As usual, I would point out that all metaphysical concepts are derived as dichotomies, and dichotomies are limit state descriptions. So the metaphysical model here is discrete~continuous. Or constructed motion vs constrained action. And we can model from either point of view.
We can construct a motion mechanically as a series of discrete steps (which is the classical Newtonian approach, points along a line). Or we can constrain an action to a least mean path (which would be the top-down QM sum over histories approach, a collapse of possibilities to a single crisp path).
Which is more real? Well the dichotomy tells us that neither the discrete nor the continuous is real. They are the limits of what can be achieved (and so are not themselves achievable).
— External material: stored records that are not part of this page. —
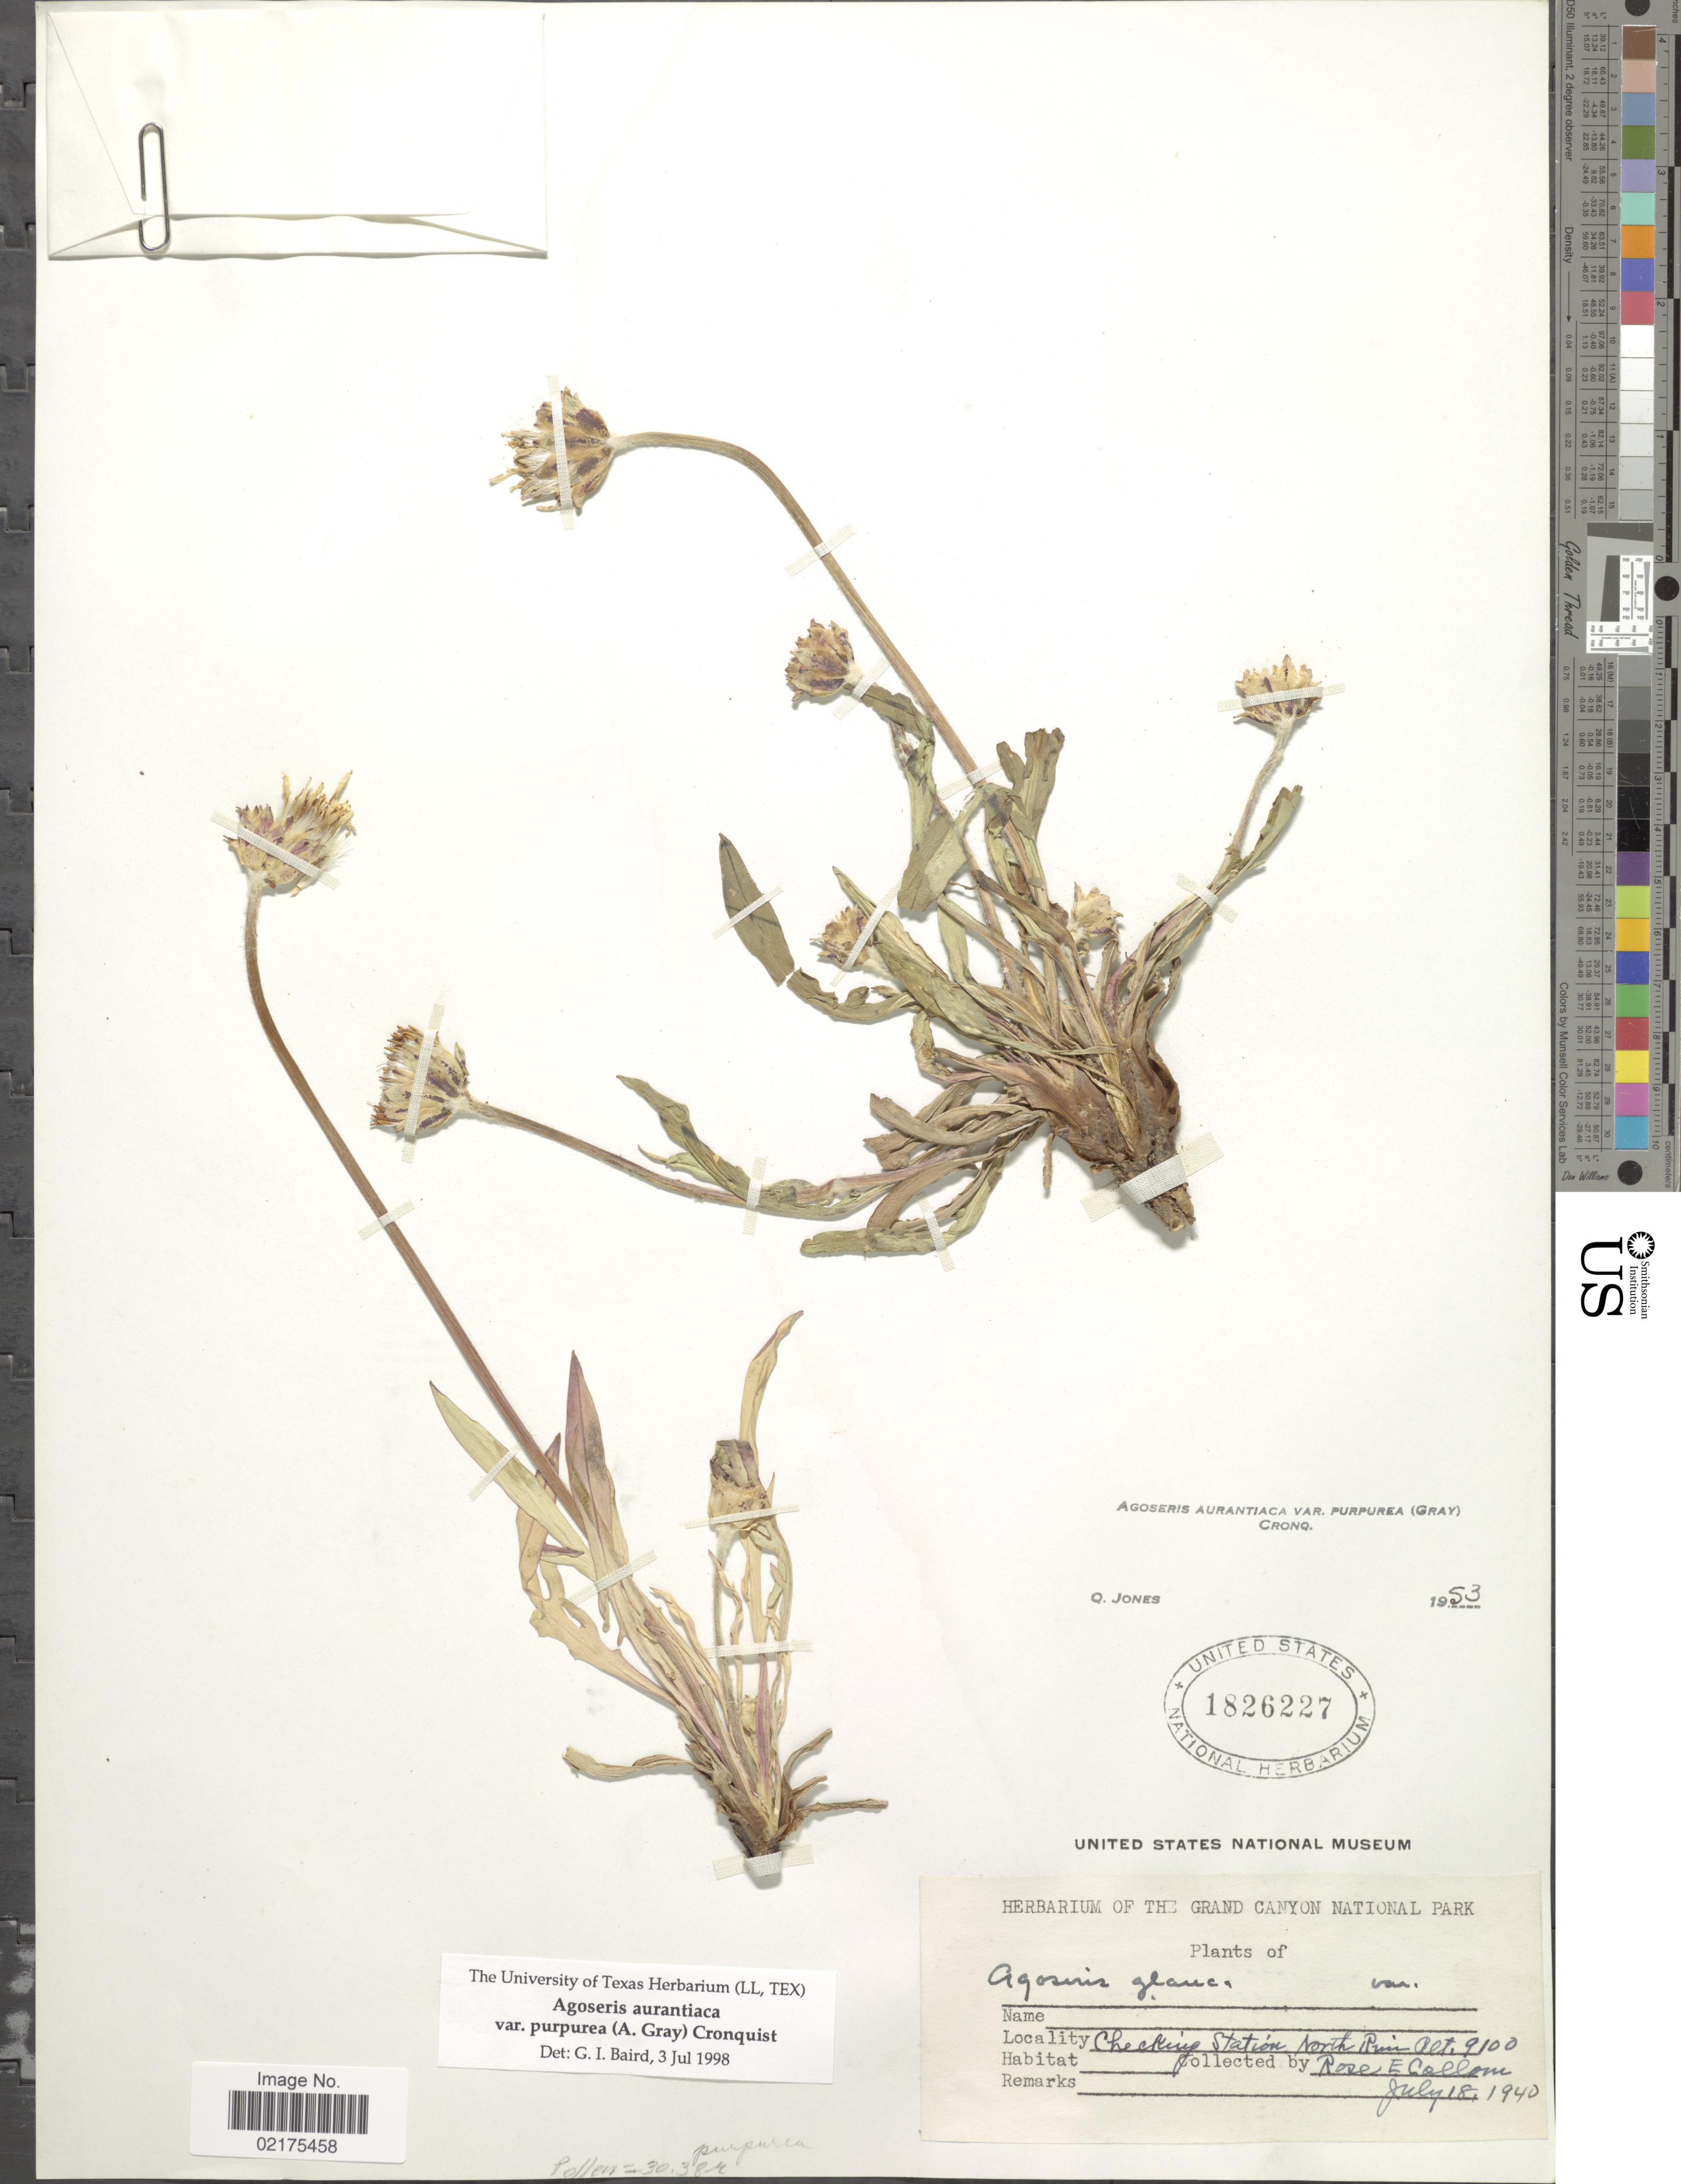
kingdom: Plantae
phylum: Tracheophyta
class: Magnoliopsida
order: Asterales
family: Asteraceae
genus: Agoseris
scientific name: Agoseris aurantiaca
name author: (Hook.) Greene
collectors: R. E. Collom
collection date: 1940-07-18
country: United States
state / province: Arizona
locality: Checking Station North Rim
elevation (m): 2774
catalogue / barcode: US 1826227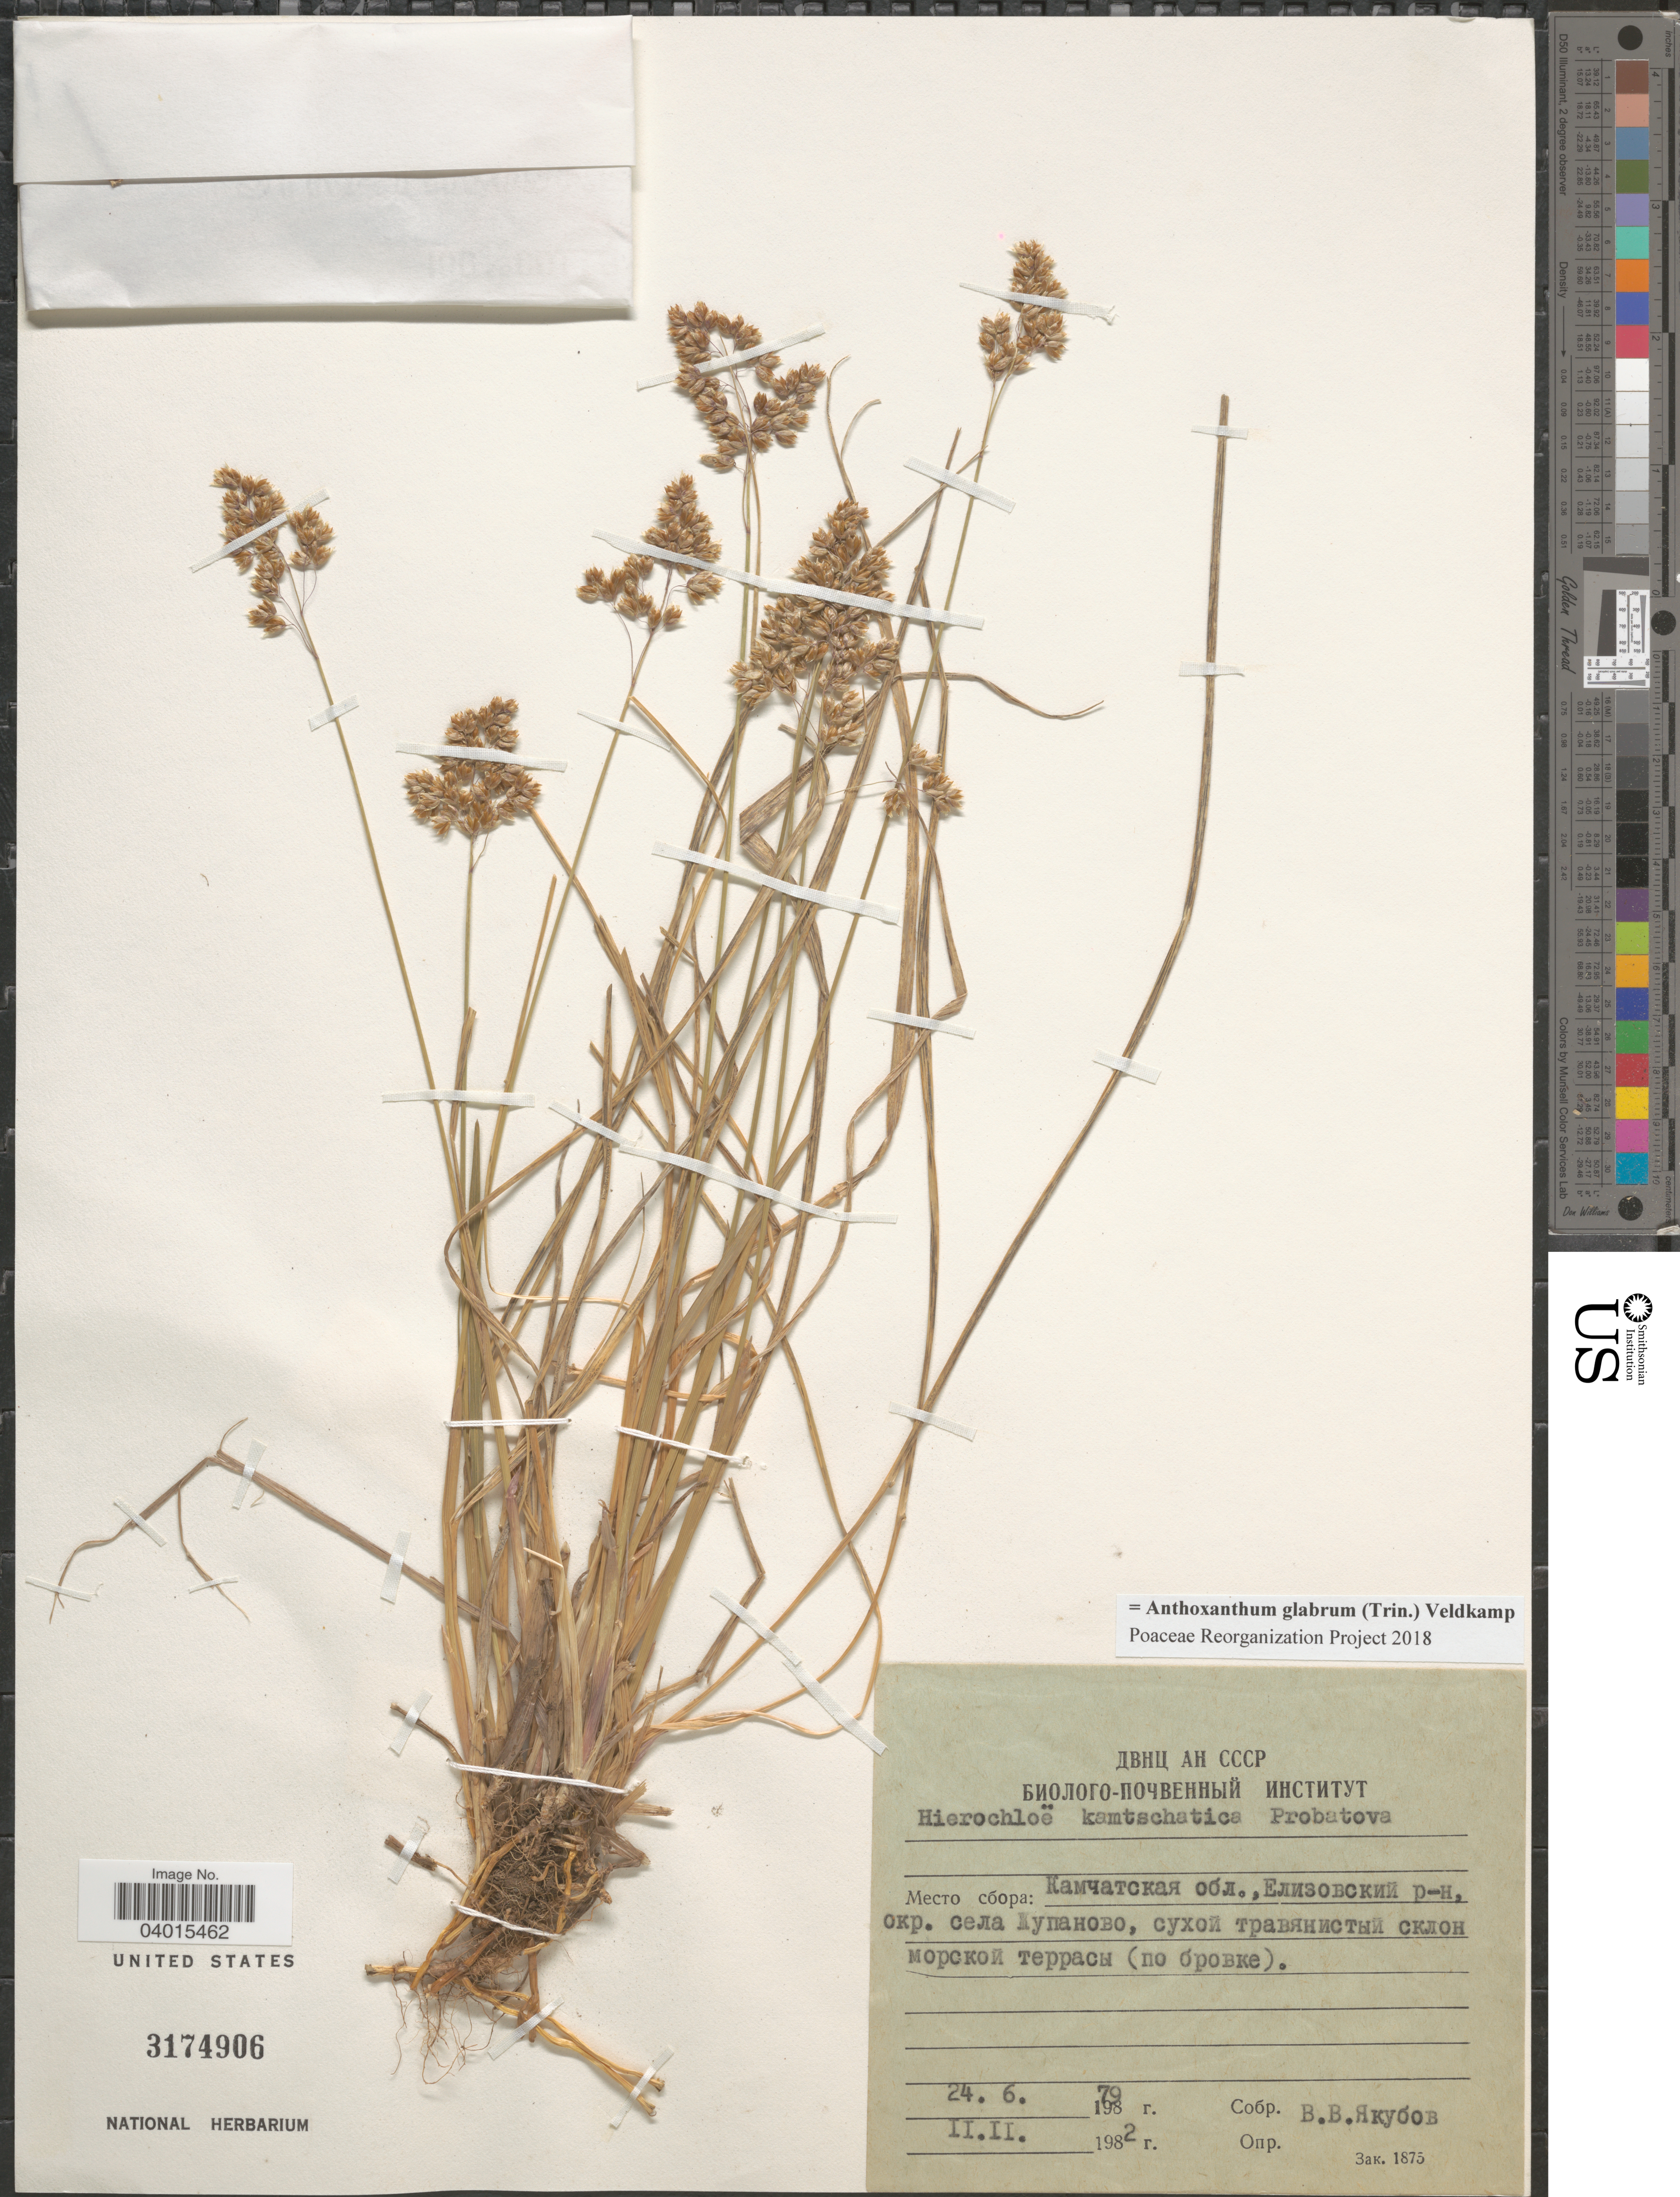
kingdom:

But we can get infinitesimally close.
Yes, good point. We at last agree on something truly fundamental - reality cannot be neither continuous nor discrete. That's actually why i raised the point with you about motion, since you seem to like dichotomies and models not being the world.
If this point - reality cannot be neither continuous nor discrete is fully appreciated by physicists and philosophers alike, the interconnectedness/nonseparability issue of quantum theory will begin to pale. It's just that the majority isn't ready for the manouver yet.